Sebagai paradoks, pemerintah kini menutup izin Perguruan Tinggi baru karena Indonesia memiliki jumlah perguruan tinggi salah satu terbanyak di dunia dan sangat banyak di antaranya yang tidak bisa mempertanggung jawabkan fungsinya sebagai pendidik dengan menurunnya jumlah siswa serta banyaknya kasus perguruan tinggi bodong. Sekolah yang tidak memiliki brand kuat banyak yang terengah mencari murid. Kota pendidikan seperti Jogja yang dulu diserbu mahasiswa luar daerah kini mengalami penurunan jumlah siswa secara signifikan. Hanya sekolah dengan brand saja yang bertahan dan malah mampu menambah kursi.
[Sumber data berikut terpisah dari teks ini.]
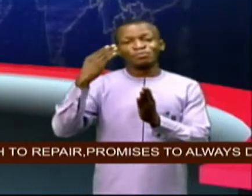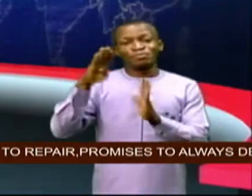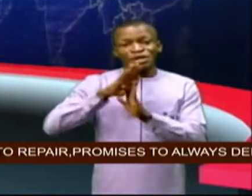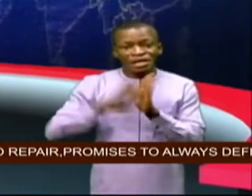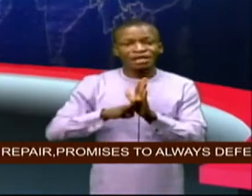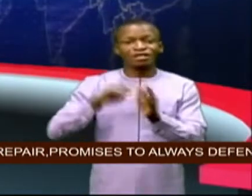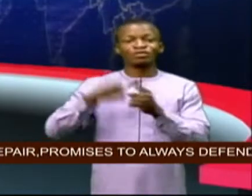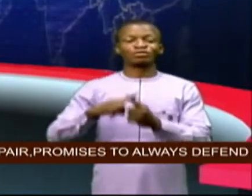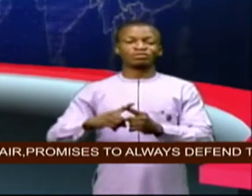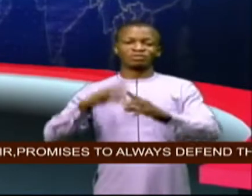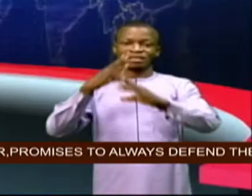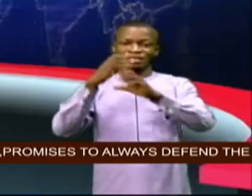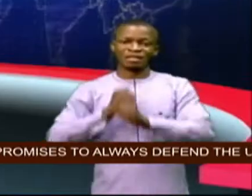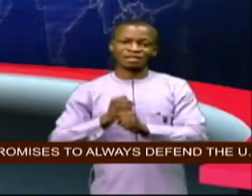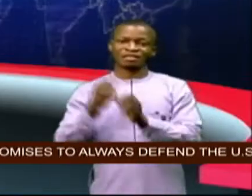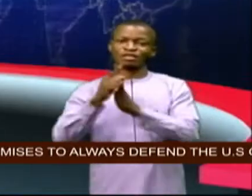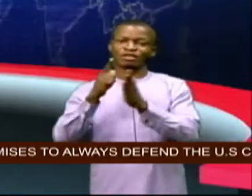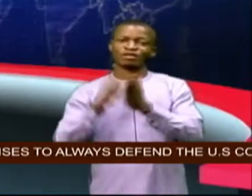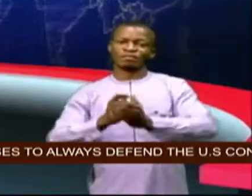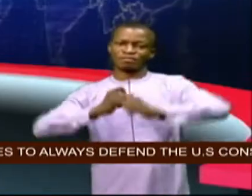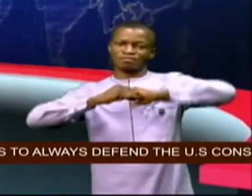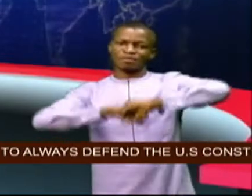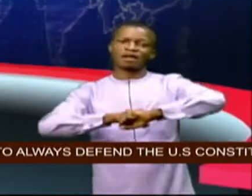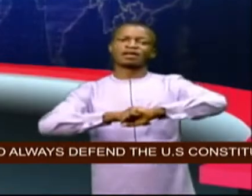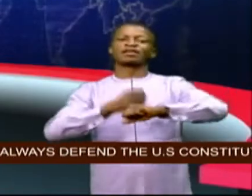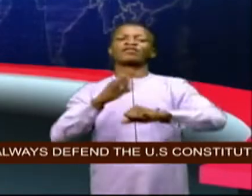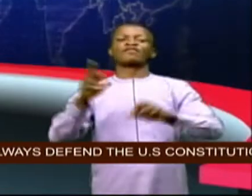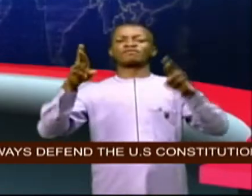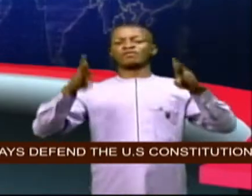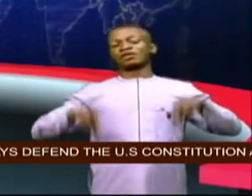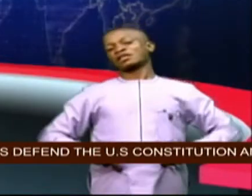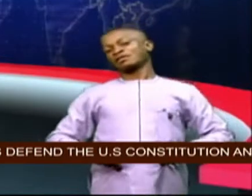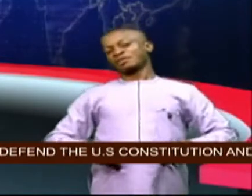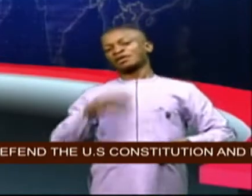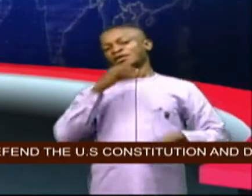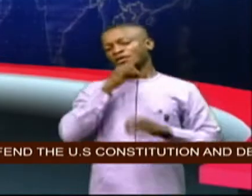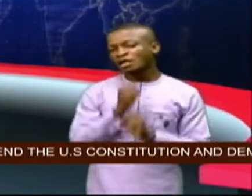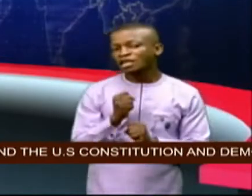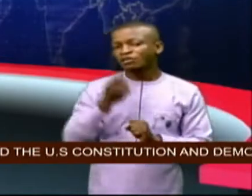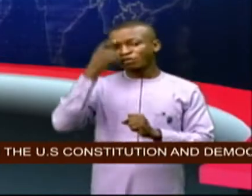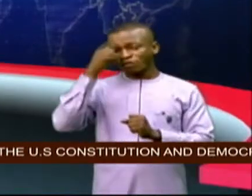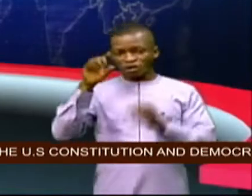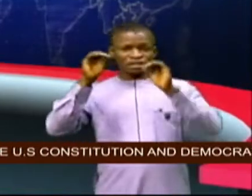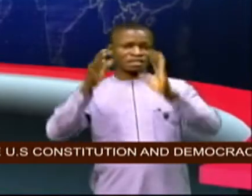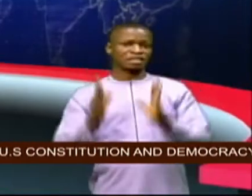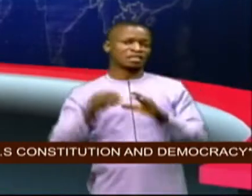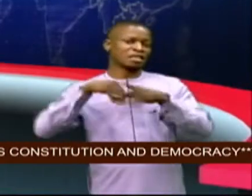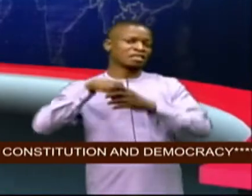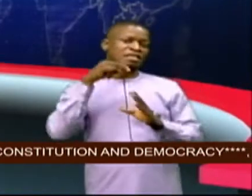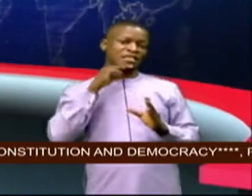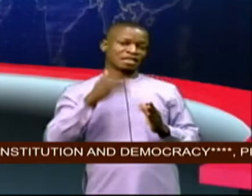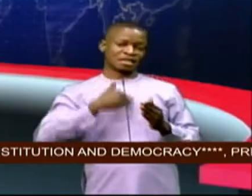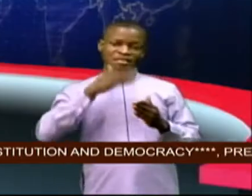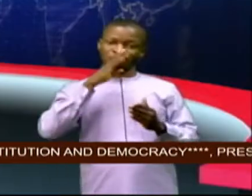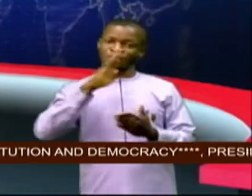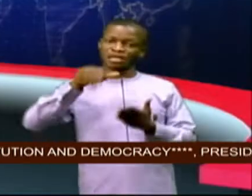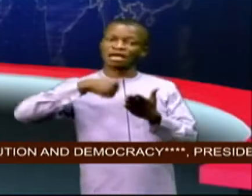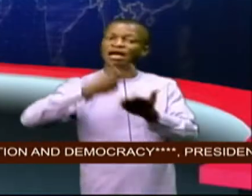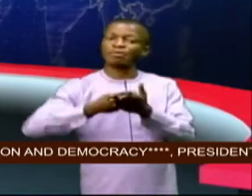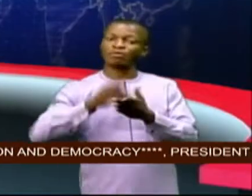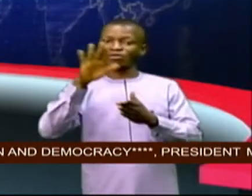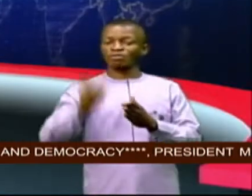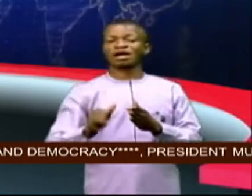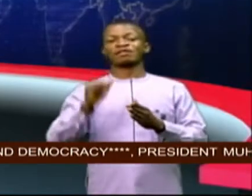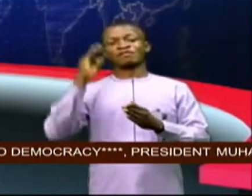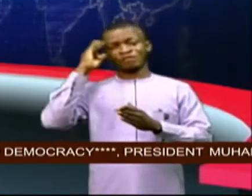backing to the harmonization of retirement age for teachers in nigeria has been approved by the federal executive council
Pendidikan sebagai Industri

Australia mampu menjadikan pendidikan sebagai salah satu industri terbesar penyumbang devisa, di mana pemerintahnya menciptakan standar yang jelas, infrastruktur dan kemudahan bagi sekolah berupa network dan endorsement. Jika kita berkunjung ke sekolah-sekolah di Singapore dan Malaysia, sangat banyak mahasiswa dari Indonesia dan tidak sedikit yang berprestasi sangat baik. Pelajar-pelajar terbaik dari negara tersebut malah menuntut ilmu di negara-negara lain yang lebih berkembang, misalnya Amerika dan Australia. Untuk lebih mendekatkan diri kepada customer, banyak sekolah dari luar negeri masuk ke Indonesia seperti Australia dengan Monash dan RMIT, Malaysia dengan Inti College, India dengan NIIT, Singapore dengan Informatics dan Canada dengan LaSalle College. Model yang digunakan adalah tahun awal belajar di Indonesia dan dilanjutkan di luar negeri, sering disebut sebagai pre-university ataupun kemudahan transfer ke luar negeri.

Maraknya media dengan pameran pendidikan luar negeri menunjukkan kesadaran negara berkembang seperti Amerika, Australia, Inggris, Jepang dan Malaysia mendatangkan siswa dari Indonesia yang banyak mendatangkan devisa. Ada sekolah yang bagus, ada pula yang tidak beres, sekedar memberikan kesempatan mendapat izin tinggal untuk kerja atau menjual sertifikat. Sekembalinya siswa ke Indonesia bisa mengatakan bahwa mereka pernah belajar di luar negeri, sebagai gengsi, strategi positioning personal dan modal untuk mencari kerja tentunya.

President University yang berada di Cikarang mungkin satu-satunya sekolah yang mendapatkan siswa dari China dan Vietnam berkat dukungan beasiswa dari pemain-pemain industri besar. Ini adalah salah satu langkah awal bagi Indonesia untuk bisa masuk ke pasar pendidikan secara internasional.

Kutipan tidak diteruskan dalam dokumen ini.